Só quem ainda não entrou em campo foram as três mulheres escaladas pela Fifa, entre 36 árbitros, para apitar os jogos do Mundial de 2022. Além de Stephanie Frappart, da França, Salima Mukansanga, de Ruanda, e Yoshimi Tamashita, do Japão, outras três juízas, incluindo a brasileira Neuza Back, tinham sido escolhidas para serem assistentes no Catar. Seria a primeira vez que mulheres apitariam partidas numa Copa do Mundo. Mas, até agora, ficou só no discurso. Estava ansiosa para ver uma representante feminina como autoridade máxima nos gramados, especialmente se atuasse em confrontos envolvendo equipes de países onde mulheres precisam da tutela dos homens para fazer qualquer coisa. Mas era esperar muito da Fifa, uma entidade que se notabilizou mais pela censura de braçadeiras, por endossar a postura "meu país, minhas regras" e pelo controle do que pode ou não ser mostrado no torneio, como a imagem da seleção alemã, tapando a boca em sinal de protesto, que foi banida da transmissão.

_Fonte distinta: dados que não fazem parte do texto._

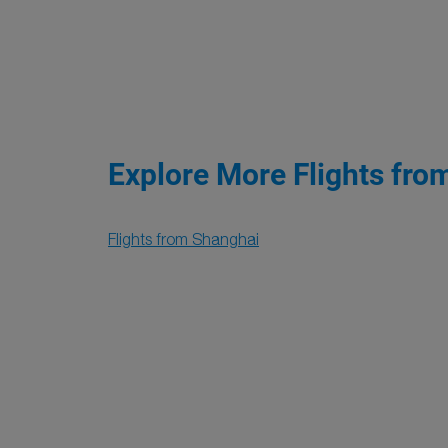
Explore More Flights fro
Flights from Shanghai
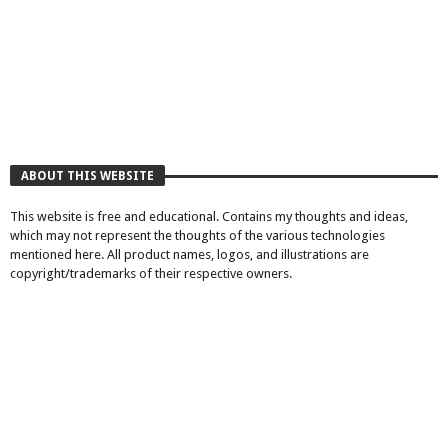
ABOUT THIS WEBSITE
This website is free and educational. Contains my thoughts and ideas,
which may not represent the thoughts of the various technologies
mentioned here. All product names, logos, and illustrations are
copyright/trademarks of their respective owners.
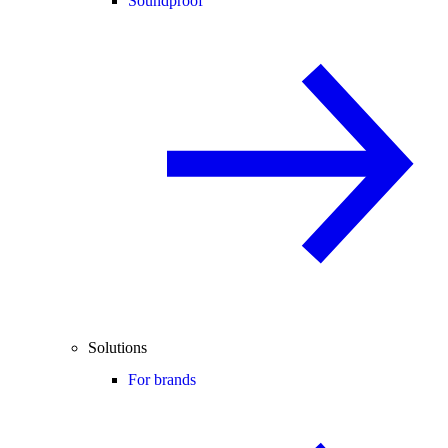
Soundproof
Solutions
For brands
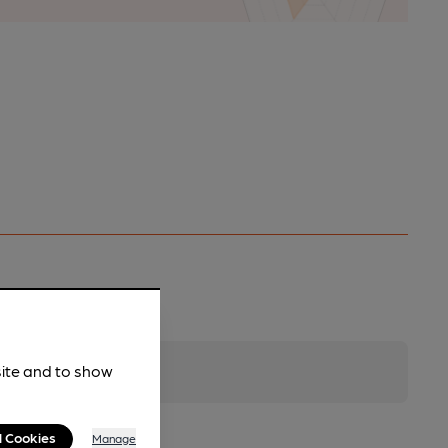
site and to show
l Cookies
Manage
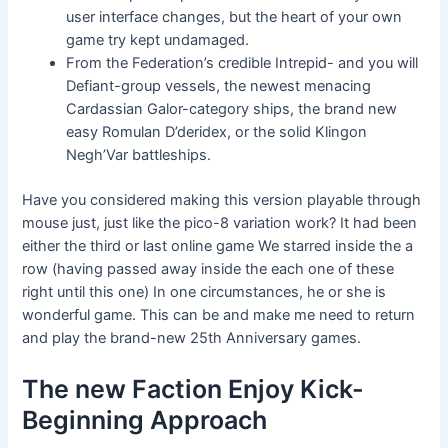
user interface changes, but the heart of your own
game try kept undamaged.
From the Federation’s credible Intrepid- and you will
Defiant-group vessels, the newest menacing
Cardassian Galor-category ships, the brand new
easy Romulan D’deridex, or the solid Klingon
Negh’Var battleships.
Have you considered making this version playable through
mouse just, just like the pico-8 variation work? It had been
either the third or last online game We starred inside the a
row (having passed away inside the each one of these
right until this one) In one circumstances, he or she is
wonderful game. This can be and make me need to return
and play the brand-new 25th Anniversary games.
The new Faction Enjoy Kick-
Beginning Approach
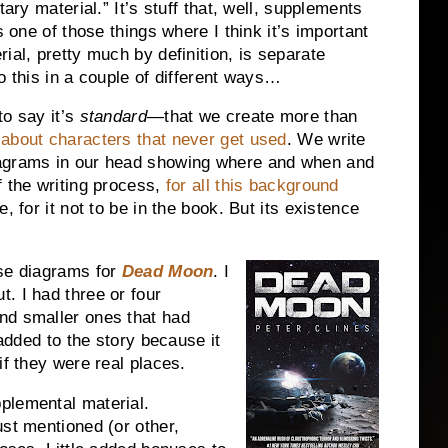
tary material.” It’s stuff that, well, supplements
s one of those things where I think it’s important
ial, pretty much by definition, is separate
o this in a couple of different ways…
to say it’s
standard
—that we create more than
 about characters that never get used
. We write
iagrams in our head showing where and when and
f the writing process,
for all this background
, for it not to be in the book. But its existence
ase diagrams for
Dead Moon
. I
. I had three or four
nd smaller ones that had
 added to the story because it
if they were real places.
plemental material.
ust mentioned (or other,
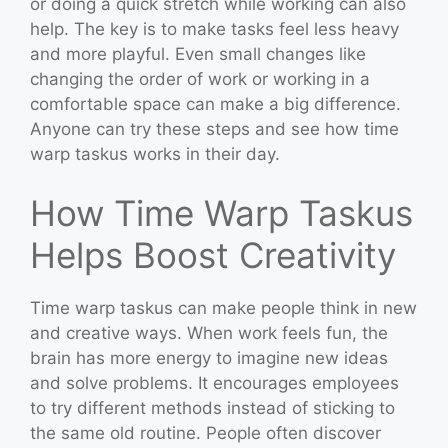
or doing a quick stretch while working can also
help. The key is to make tasks feel less heavy
and more playful. Even small changes like
changing the order of work or working in a
comfortable space can make a big difference.
Anyone can try these steps and see how time
warp taskus works in their day.
How Time Warp Taskus
Helps Boost Creativity
Time warp taskus can make people think in new
and creative ways. When work feels fun, the
brain has more energy to imagine new ideas
and solve problems. It encourages employees
to try different methods instead of sticking to
the same old routine. People often discover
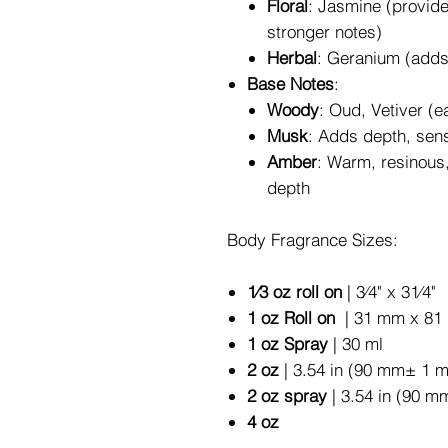
Floral
: Jasmine (provide
stronger notes)
Herbal
: Geranium (adds 
Base Notes
:
Woody
: Oud, Vetiver (
Musk
: Adds depth, sens
Amber
: Warm, resinous
depth
Body Fragrance Sizes:
1⁄3 oz roll on
| 3⁄4" x 31⁄4"
1 oz Roll on
| 31 mm x 81 
1 oz Spray
| 30 ml
2 oz
| 3.54 in (90 mm± 1 
2 oz spray
| 3.54 in (90 m
4 oz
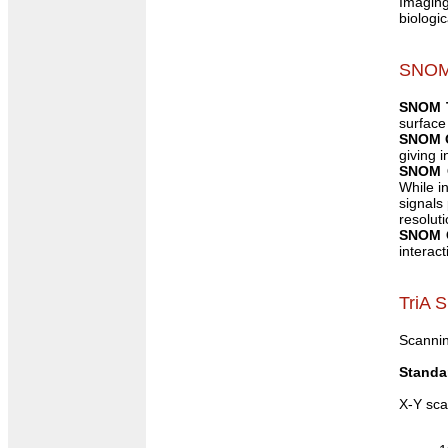
Imaging 
biologi
SNOM
SNOM 
surface
SNOM O
giving 
SNOM O
While i
signals
resolut
SNOM O
interac
TriA 
Scannin
Standa
X-Y sca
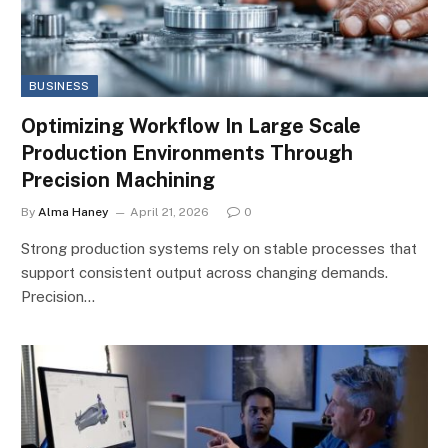
BUSINESS
Optimizing Workflow In Large Scale
Production Environments Through
Precision Machining
By
Alma Haney
April 21, 2026
0
Strong production systems rely on stable processes that
support consistent output across changing demands.
Precision…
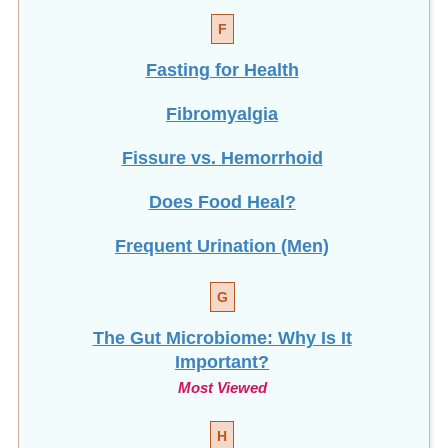
Fasting for Health
Fibromyalgia
Fissure vs. Hemorrhoid
Does Food Heal?
Frequent Urination (Men)
G
The Gut Microbiome: Why Is It
Important?
Most Viewed
H
How To Help Stop
Hair Loss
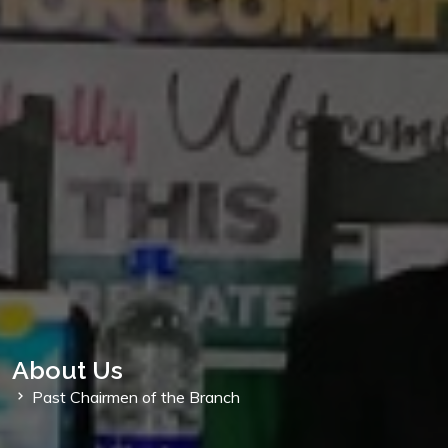
About Us
Past Chairmen of the Branch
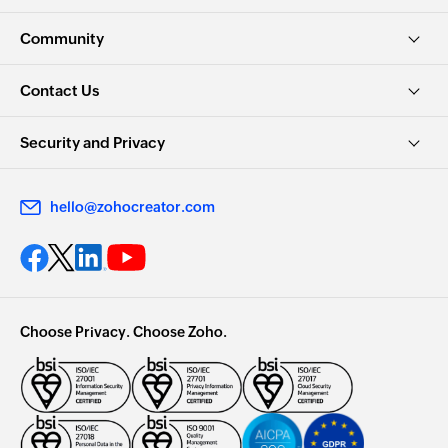
Community
Contact Us
Security and Privacy
hello@zohocreator.com
Choose Privacy. Choose Zoho.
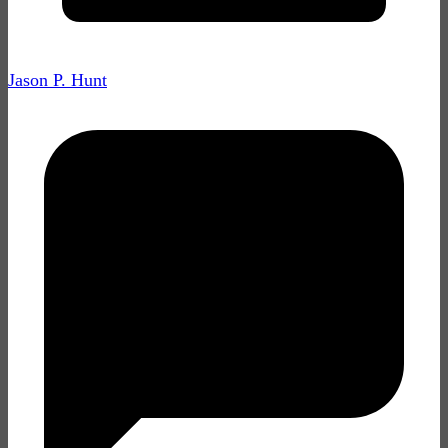
Jason P. Hunt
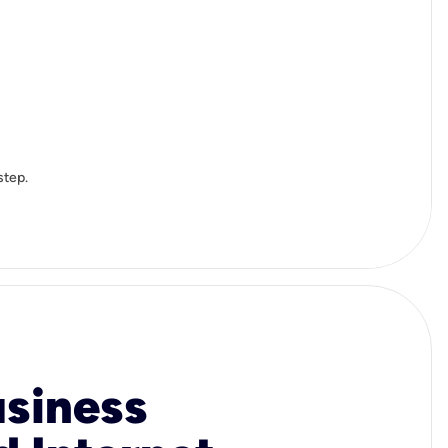
step.
usiness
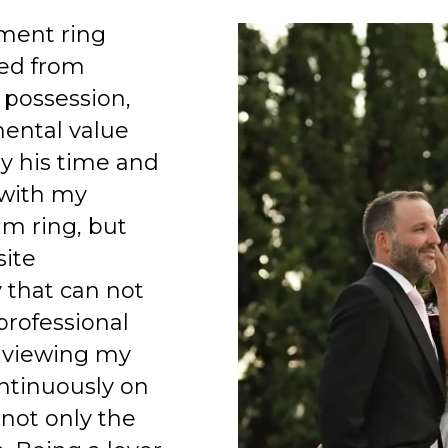
ment ring
ed from
 possession,
mental value
y his time and
 with my
am ring, but
site
 that can not
professional
 viewing my
ntinuously on
 not only the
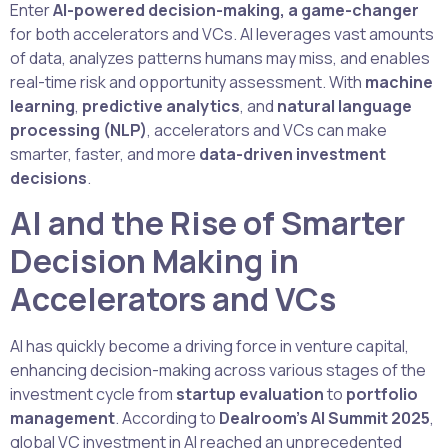
Enter
AI-powered decision-making, a game-changer
for both accelerators and VCs. AI leverages vast amounts
of data, analyzes patterns humans may miss, and enables
real-time risk and opportunity assessment. With
machine
learning
,
predictive analytics
, and
natural language
processing (NLP)
, accelerators and VCs can make
smarter, faster, and more
data-driven investment
decisions
.
AI and the Rise of Smarter
Decision Making in
Accelerators and VCs
AI has quickly become a driving force in venture capital,
enhancing decision-making across various stages of the
investment cycle from
startup evaluation
to
portfolio
management
. According to
Dealroom’s AI Summit 2025
,
global VC investment in AI reached an unprecedented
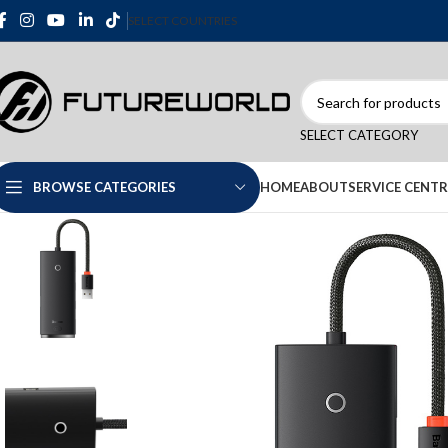
SELECT COUNTRIES
SELECT CATEGORY
HOME
ABOUT
SERVICE CENTR
BROWSE CATEGORIES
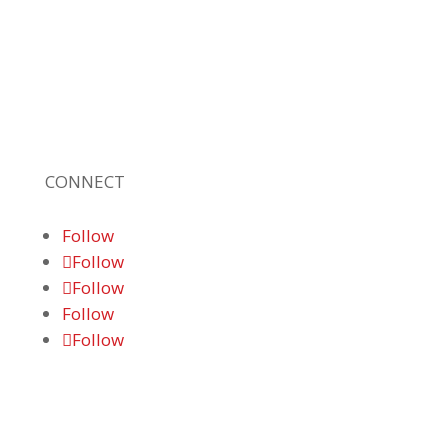
leading, locally owned provider of high-
quality technology solutions, office
equipment and IT services for business of all
sizes. Our fast response and risk-free
solutions ensure our clients get the attention
and value they deserve.
CONNECT
Follow
Follow
Follow
Follow
Follow
© 2026 Braden Business Systems. All Rights
Reserved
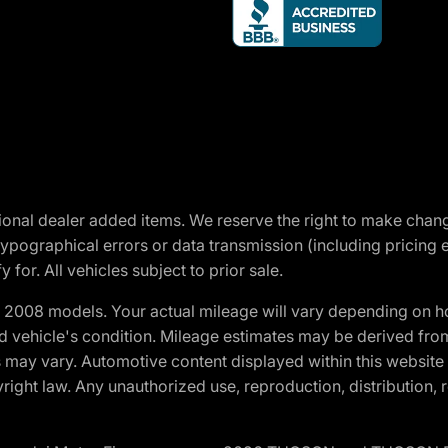
optional dealer added items. We reserve the right to make cha
ypographical errors or data transmission (including pricing 
 for. All vehicles subject to prior sale.
2008 models. Your actual mileage will vary depending on ho
and vehicle's condition. Mileage estimates may be derived fro
ons may vary. Automotive content displayed within this webs
ight law. Any unauthorized use, reproduction, distribution, re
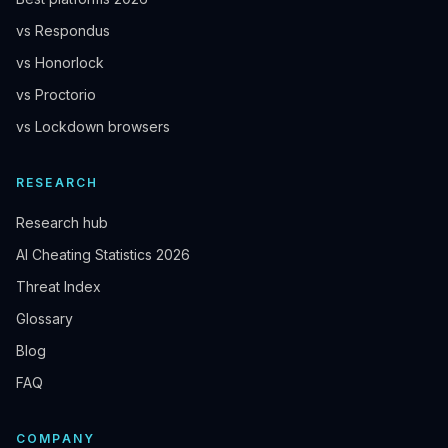
vs Respondus
vs Honorlock
vs Proctorio
vs Lockdown browsers
RESEARCH
Research hub
AI Cheating Statistics 2026
Threat Index
Glossary
Blog
FAQ
COMPANY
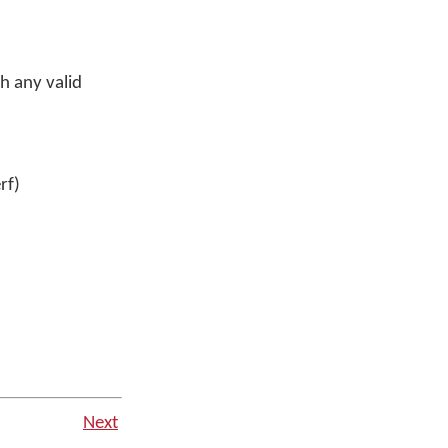
h any valid
rf)
Next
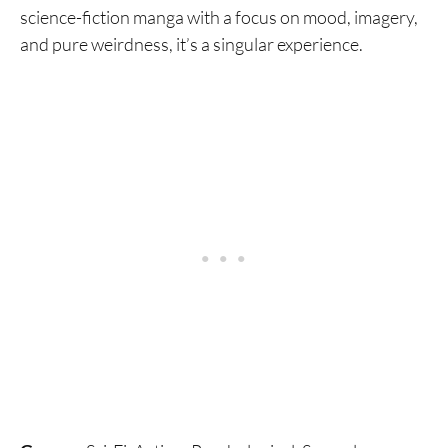
science-fiction manga with a focus on mood, imagery,
and pure weirdness, it’s a singular experience.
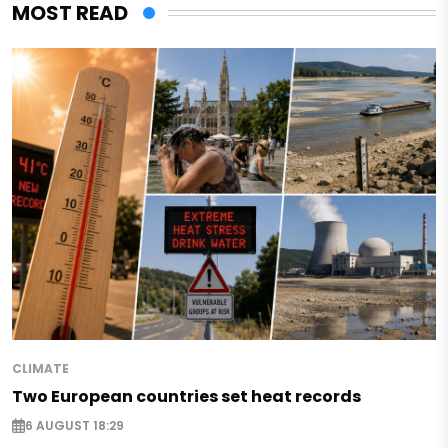
MOST READ
CLIMATE
Two European countries set heat records
6 AUGUST 18:29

Por isso é tão importante ver mulheres como Ana Thaís e Renata Silveira brilhando numa Copa marcada pela enorme presença masculina, seja nas ruas ou nos estádios. Além de representatividade e inspiração para outras, o exemplo delas nos lembra que abrir espaço para a diversidade de gênero tem resultados muito diferentes de uma partida modorrenta que termina em zero a zero. Com respeito e reconhecimento a elas, todo mundo sai ganhando.